From the first line to the last, copy the material exactly and leave the pictures out.

--- Data for this exercise ---
.....
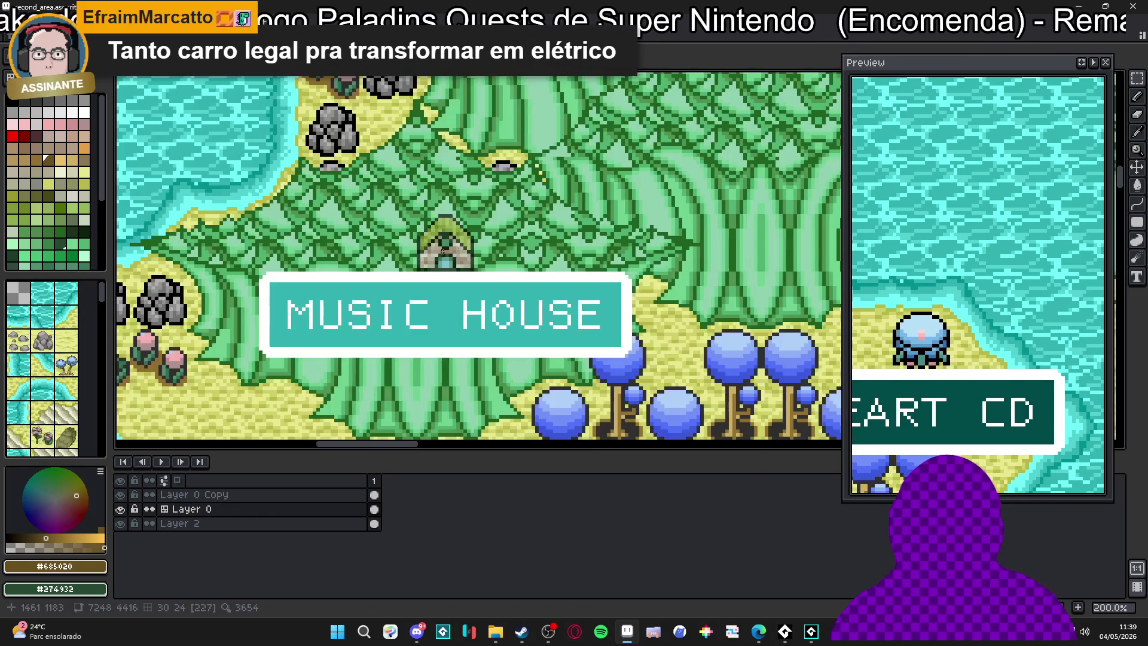
left_click(319, 496)
left_click(120, 495)
left_click(120, 495)
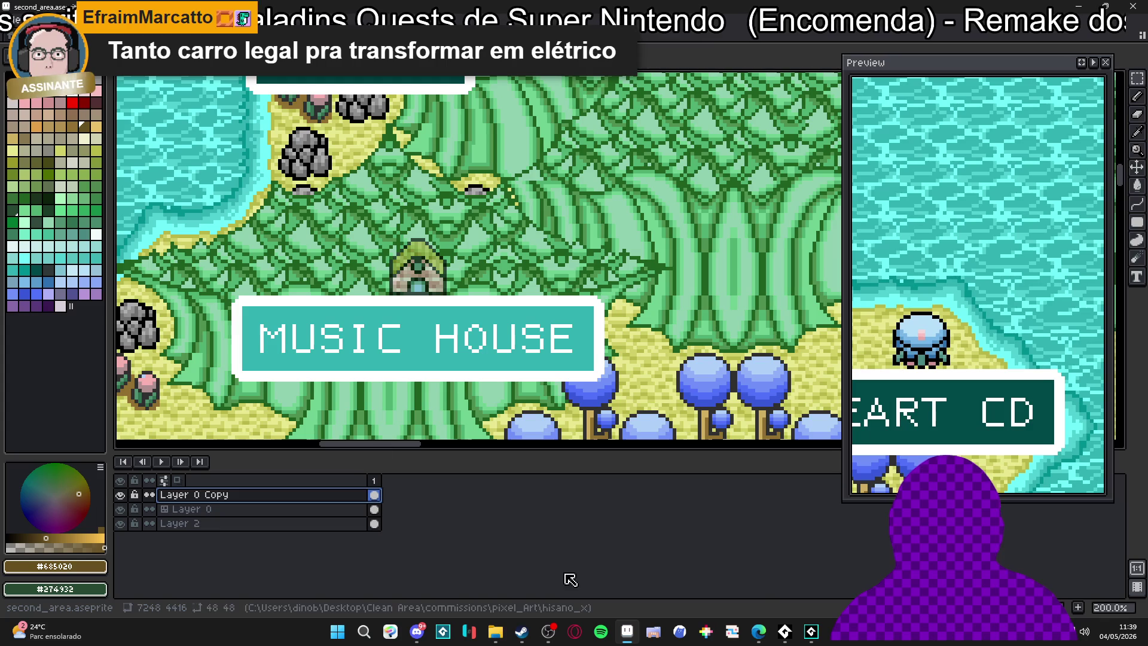
left_click(346, 640)
Launch LICEcap and narrow its capture frame to 620 x 566
type("licecap")
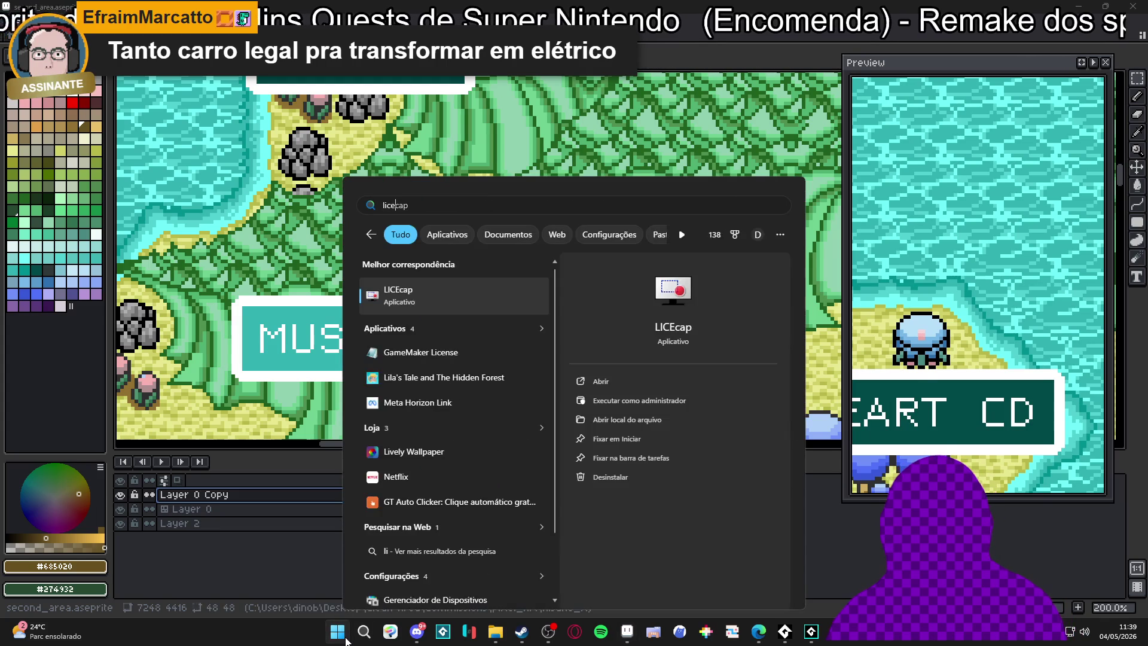
key("Return")
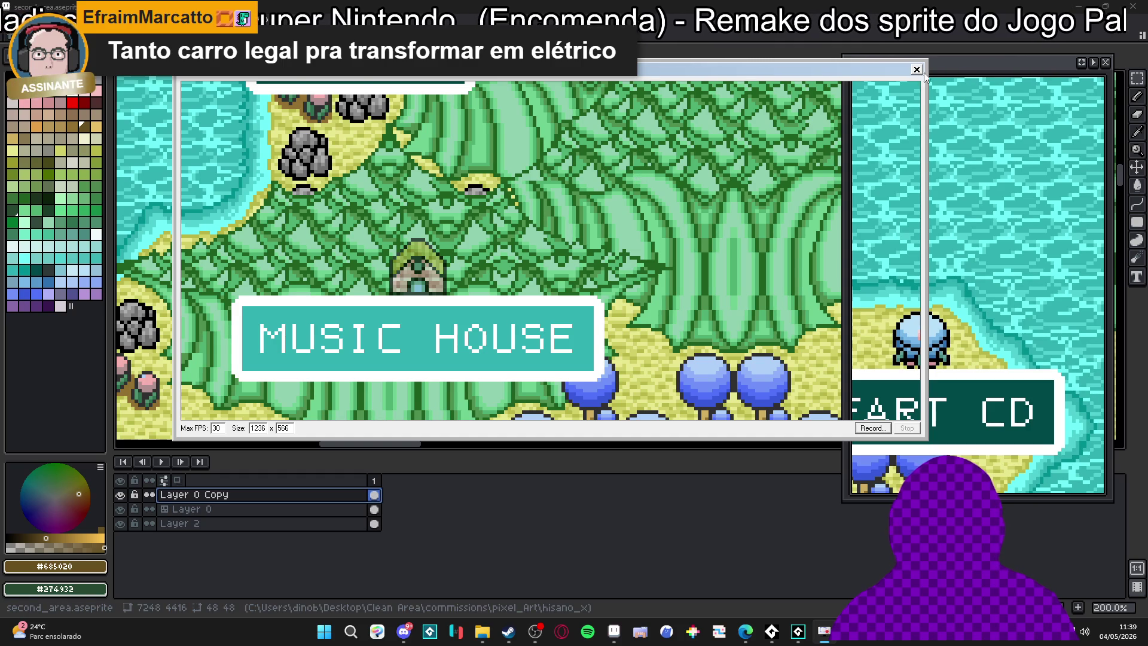
left_click_drag(927, 93, 562, 93)
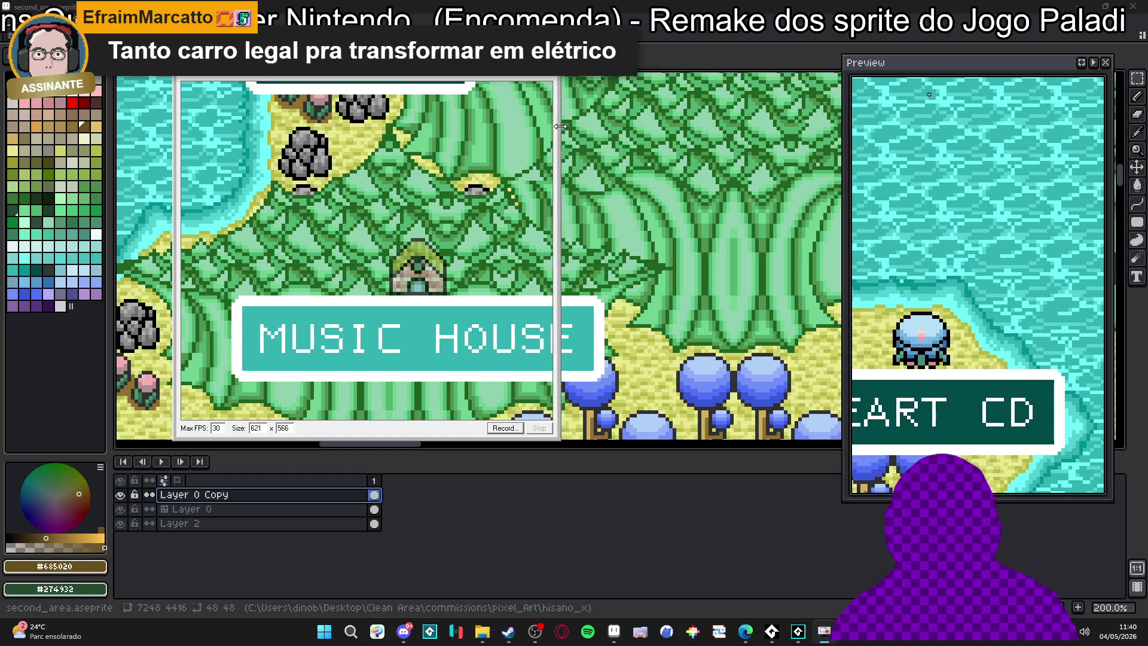
mouse_move(417, 78)
left_mouse_down()
mouse_move(479, 81)
mouse_move(458, 75)
left_mouse_up()
scroll(583, 182, "down", 3)
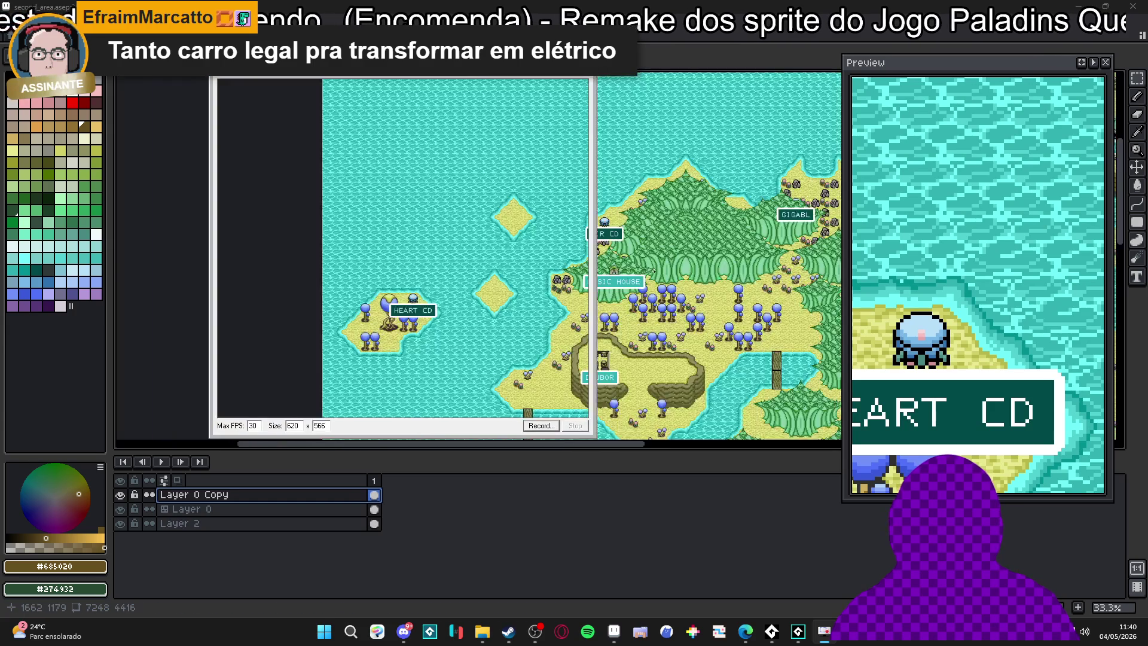
Zoom out and pan across the map past Lagon, Doubor, Music House and Jurayn
scroll(530, 198, "up", 3)
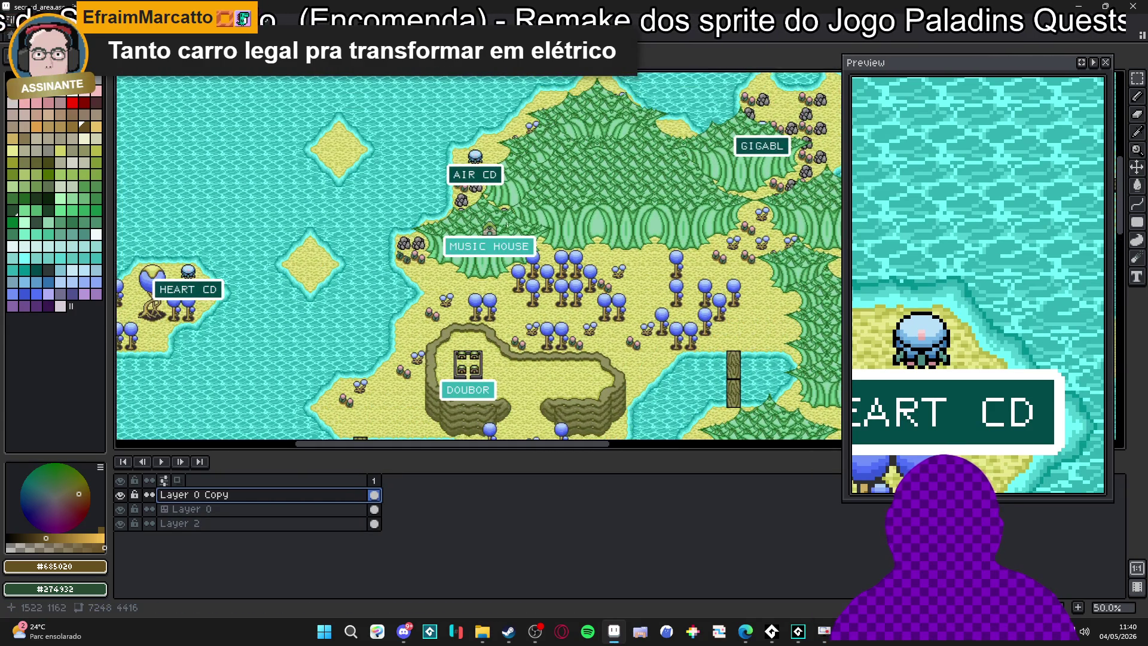
left_click_drag(621, 253, 479, 168)
mouse_move(658, 323)
left_mouse_down()
mouse_move(500, 210)
mouse_move(433, 189)
mouse_move(430, 312)
mouse_move(419, 281)
mouse_move(294, 392)
left_mouse_up()
scroll(430, 312, "down", 1)
mouse_move(644, 243)
left_mouse_down()
mouse_move(575, 270)
mouse_move(634, 198)
mouse_move(571, 133)
left_mouse_up()
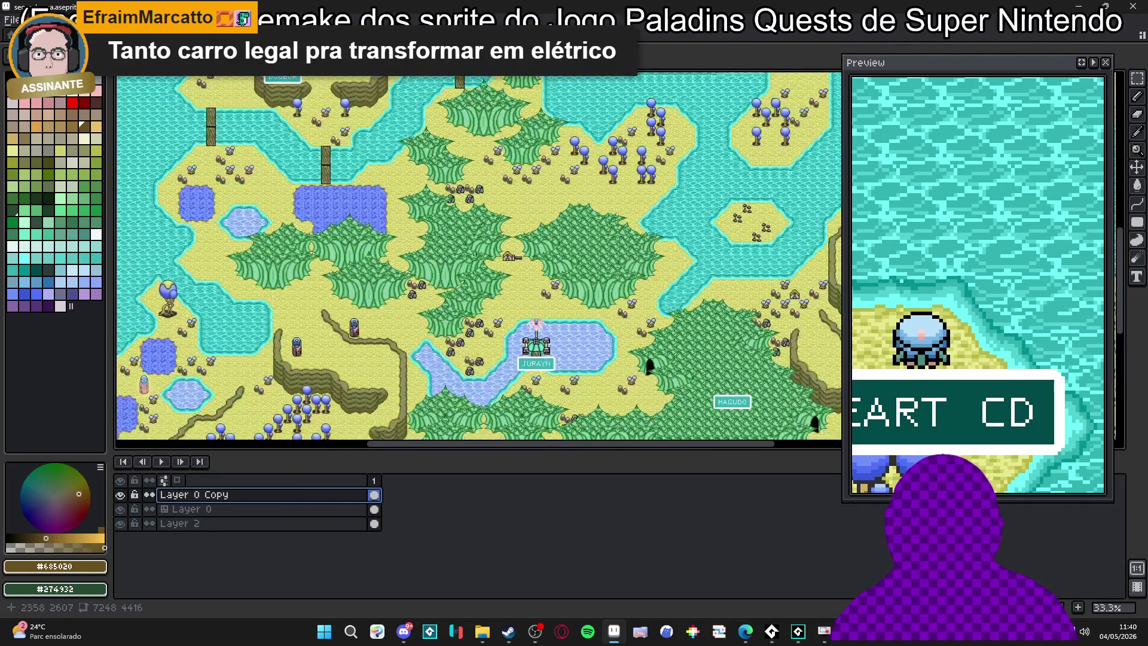
left_click_drag(475, 255, 496, 319)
.....
--- Response to this task ---
left_click(319, 496)
left_click(120, 495)
left_click(120, 495)
left_click(346, 640)
Launch LICEcap and narrow its capture frame to 620 x 566
type("licecap")
key("Return")
left_click_drag(927, 93, 562, 93)
mouse_move(417, 78)
left_mouse_down()
mouse_move(479, 81)
mouse_move(458, 75)
left_mouse_up()
scroll(583, 182, "down", 3)
Zoom out and pan across the map past Lagon, Doubor, Music House and Jurayn
scroll(530, 198, "up", 3)
left_click_drag(621, 253, 479, 168)
mouse_move(658, 323)
left_mouse_down()
mouse_move(500, 210)
mouse_move(433, 189)
mouse_move(430, 312)
mouse_move(419, 281)
mouse_move(294, 392)
left_mouse_up()
scroll(430, 312, "down", 1)
mouse_move(644, 243)
left_mouse_down()
mouse_move(575, 270)
mouse_move(634, 198)
mouse_move(571, 133)
left_mouse_up()
left_click_drag(475, 255, 496, 319)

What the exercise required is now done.